= Beginning of Section =

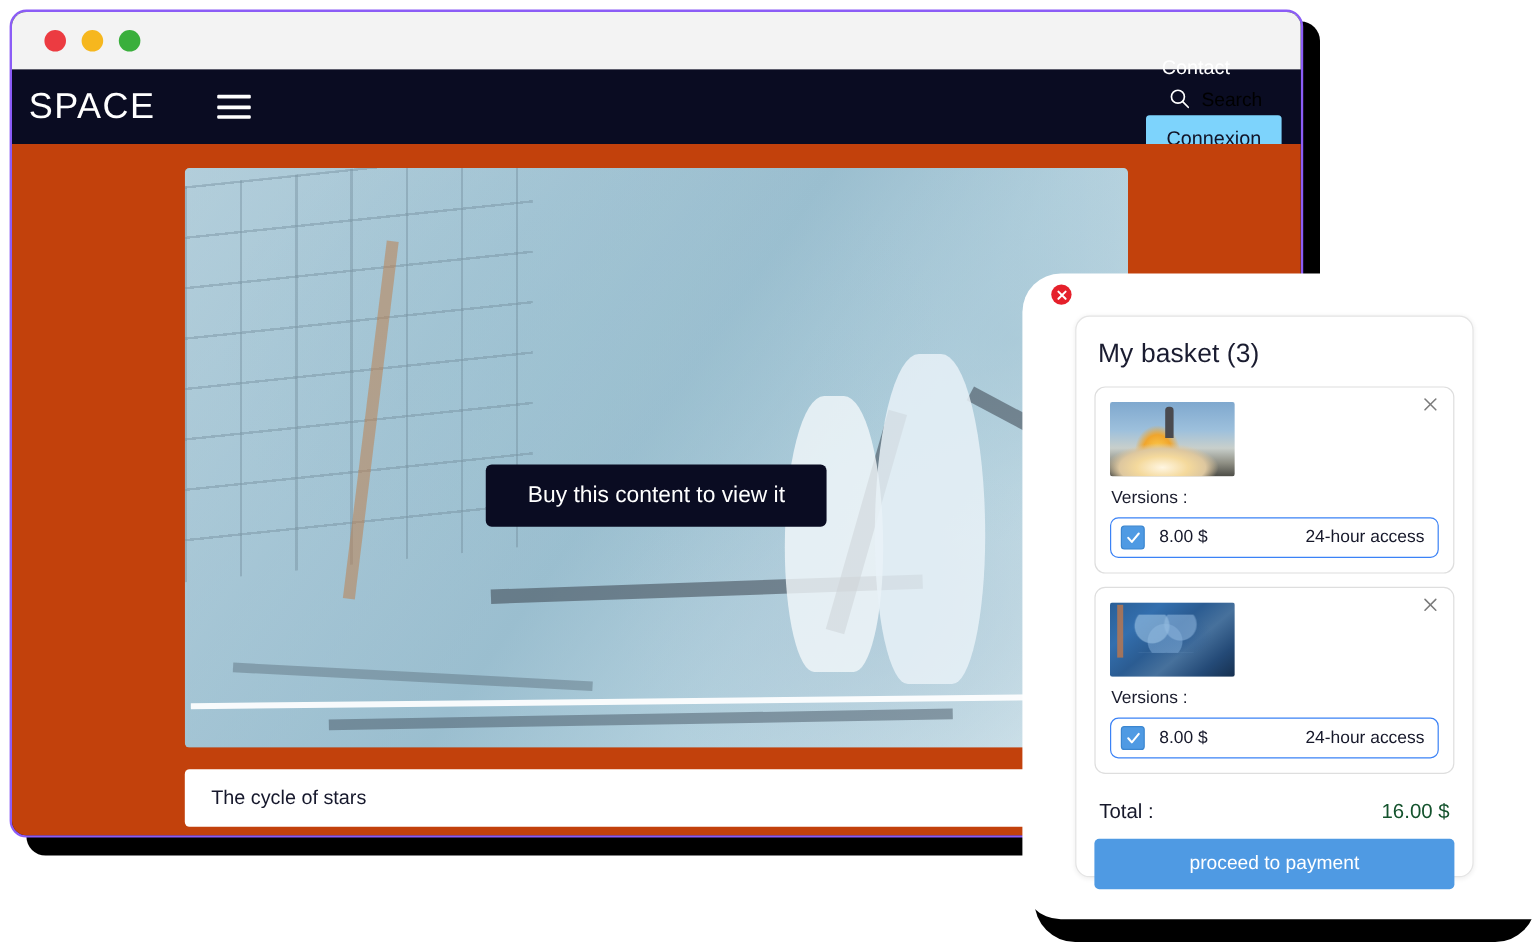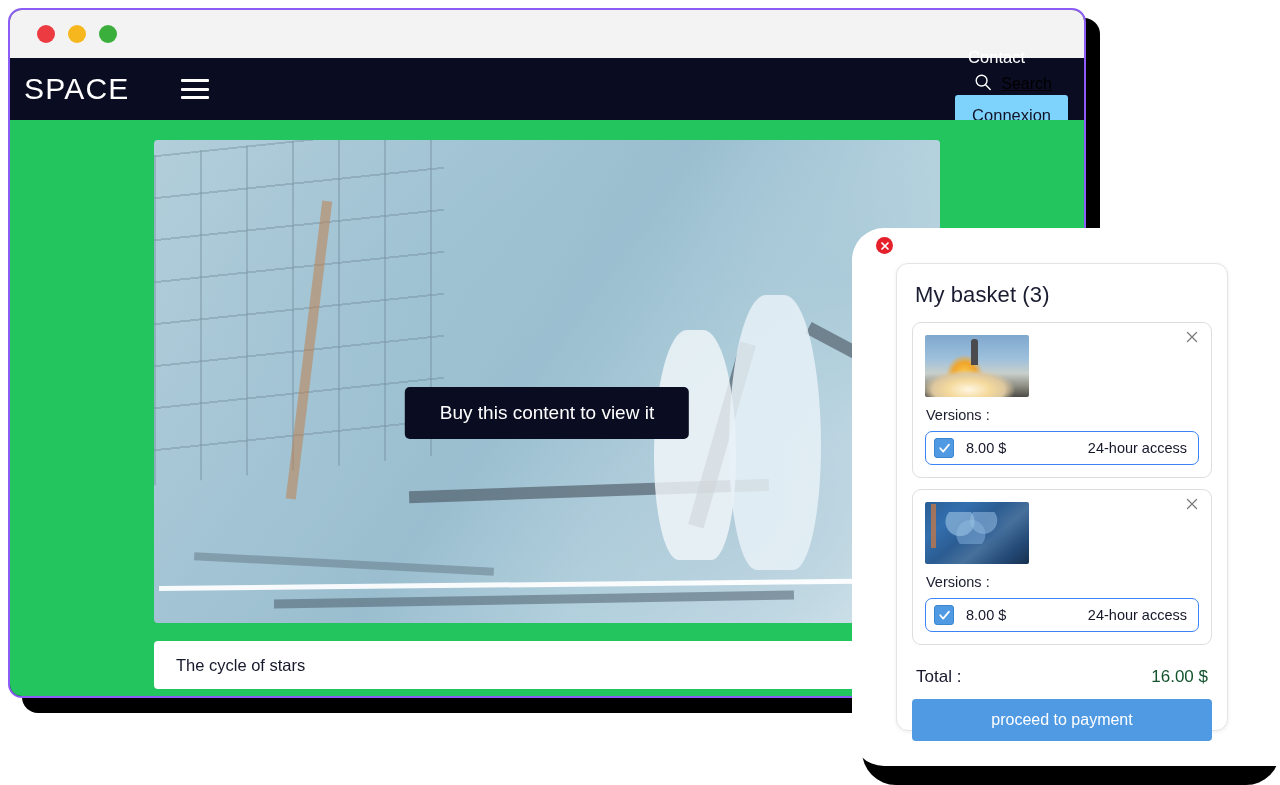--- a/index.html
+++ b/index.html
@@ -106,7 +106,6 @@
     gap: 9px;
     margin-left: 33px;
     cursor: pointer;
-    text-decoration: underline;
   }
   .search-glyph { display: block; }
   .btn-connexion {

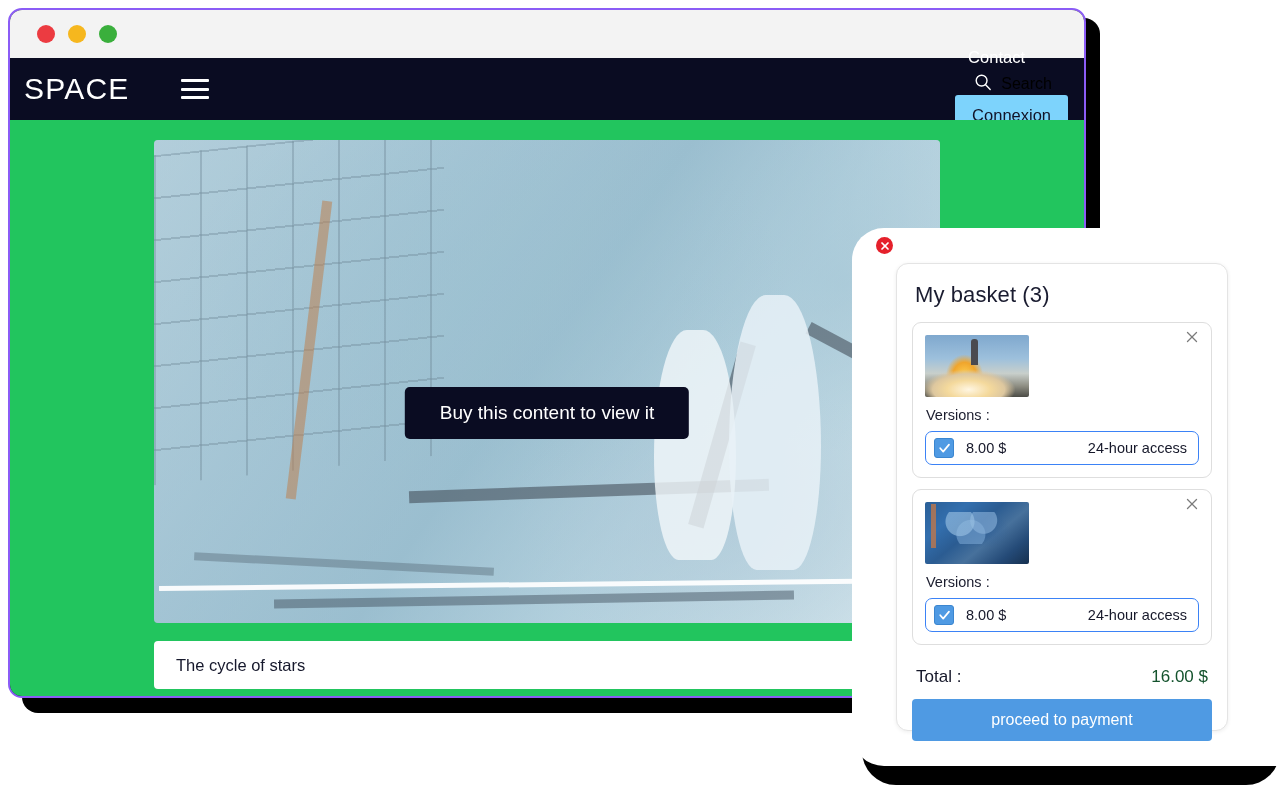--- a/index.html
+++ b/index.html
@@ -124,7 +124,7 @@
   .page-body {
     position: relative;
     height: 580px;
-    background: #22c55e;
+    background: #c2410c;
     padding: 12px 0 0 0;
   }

= End of Section =

▶ [EXERCISE PROMPT] The line containing "height: 580px;" and every line after it, through the end of the records above: output exactly those, and nothing else.

▶ [ANSWER TO THE EXERCISE]
     height: 580px;
-    background: #22c55e;
+    background: #c2410c;
     padding: 12px 0 0 0;
   }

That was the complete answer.